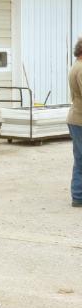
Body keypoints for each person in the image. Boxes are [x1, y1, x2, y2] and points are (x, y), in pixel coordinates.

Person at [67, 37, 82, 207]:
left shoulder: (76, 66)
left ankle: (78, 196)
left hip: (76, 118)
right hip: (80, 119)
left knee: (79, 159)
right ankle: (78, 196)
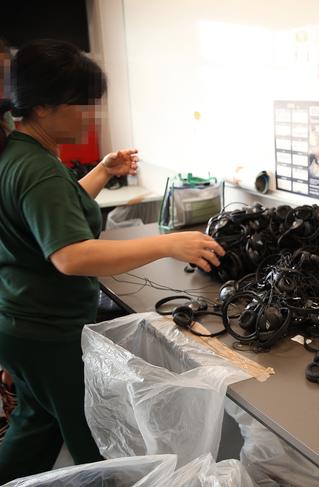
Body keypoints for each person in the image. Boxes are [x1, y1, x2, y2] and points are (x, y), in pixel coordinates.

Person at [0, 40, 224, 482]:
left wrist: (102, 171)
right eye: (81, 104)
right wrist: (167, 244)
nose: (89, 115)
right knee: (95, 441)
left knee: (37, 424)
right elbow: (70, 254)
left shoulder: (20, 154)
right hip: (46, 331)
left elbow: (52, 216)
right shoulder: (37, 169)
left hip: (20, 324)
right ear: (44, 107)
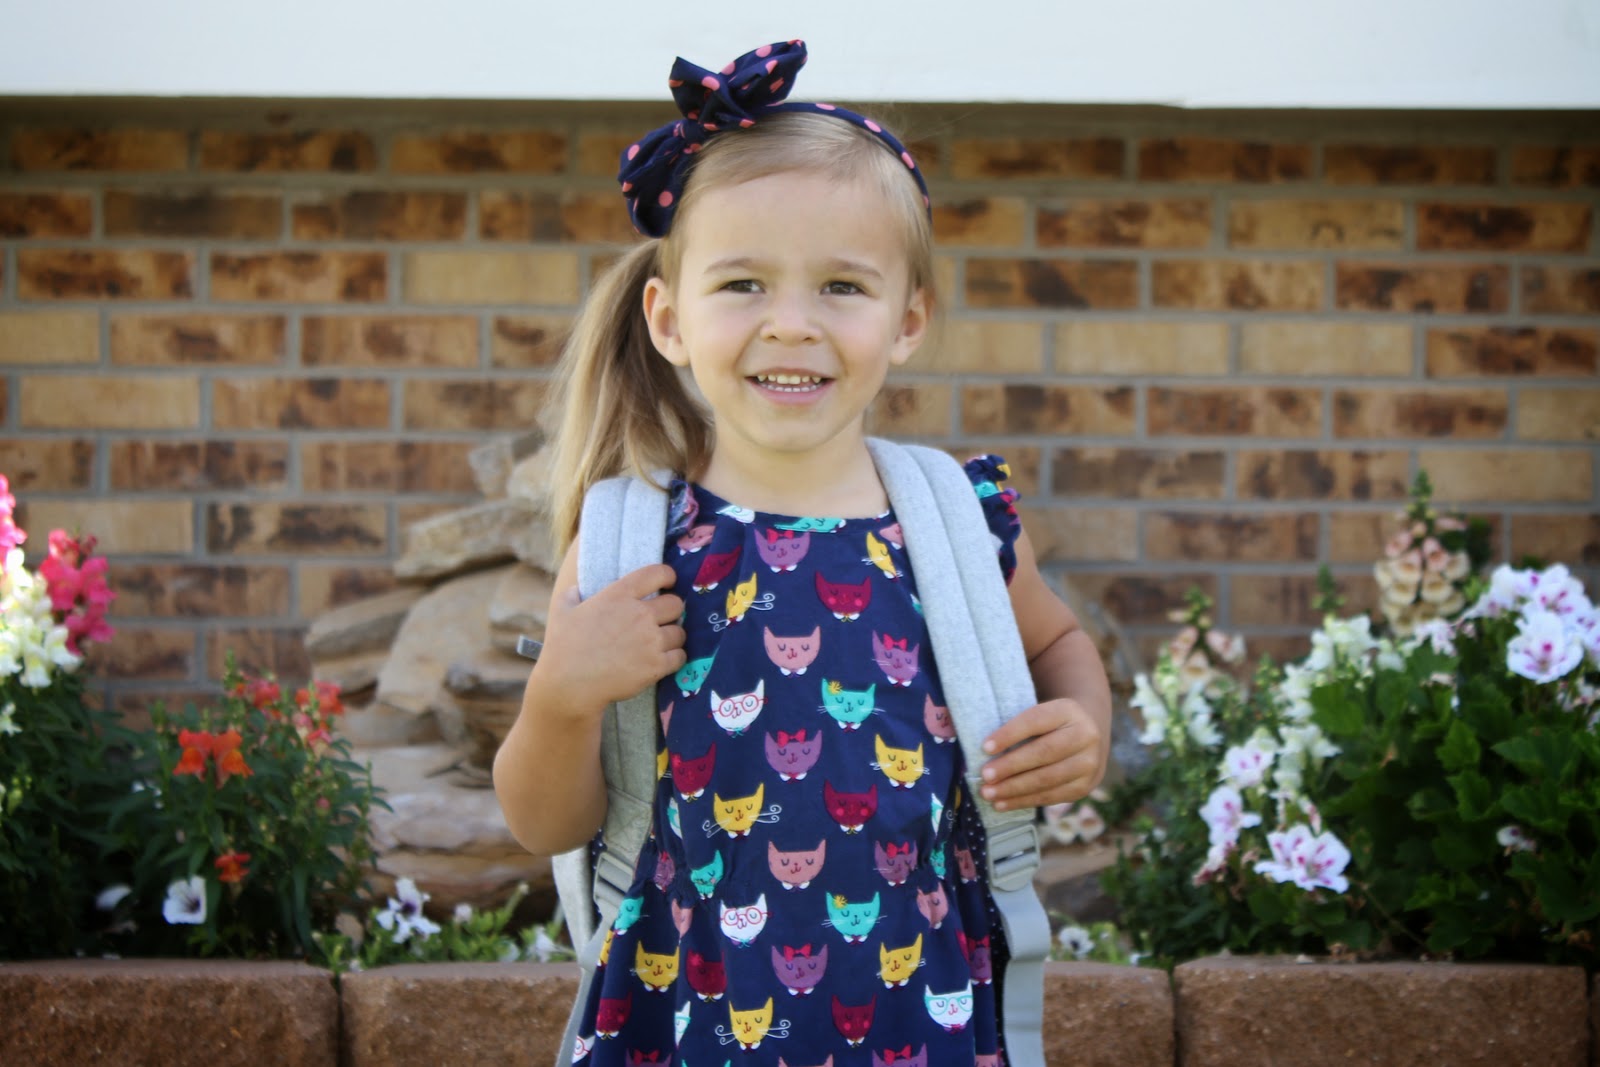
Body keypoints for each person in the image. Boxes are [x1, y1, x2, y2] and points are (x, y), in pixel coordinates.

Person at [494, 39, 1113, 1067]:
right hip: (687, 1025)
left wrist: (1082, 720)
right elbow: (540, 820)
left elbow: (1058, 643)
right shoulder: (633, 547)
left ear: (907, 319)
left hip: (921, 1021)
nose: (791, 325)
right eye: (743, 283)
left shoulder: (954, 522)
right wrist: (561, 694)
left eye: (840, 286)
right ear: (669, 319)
* * * * * * * * *
Look over the listing. Pull out every line with the string "wrist" in it.

### Exercise response
left wrist: (102, 171)
right wrist: (167, 244)
left wrist: (1082, 720)
right wrist: (561, 694)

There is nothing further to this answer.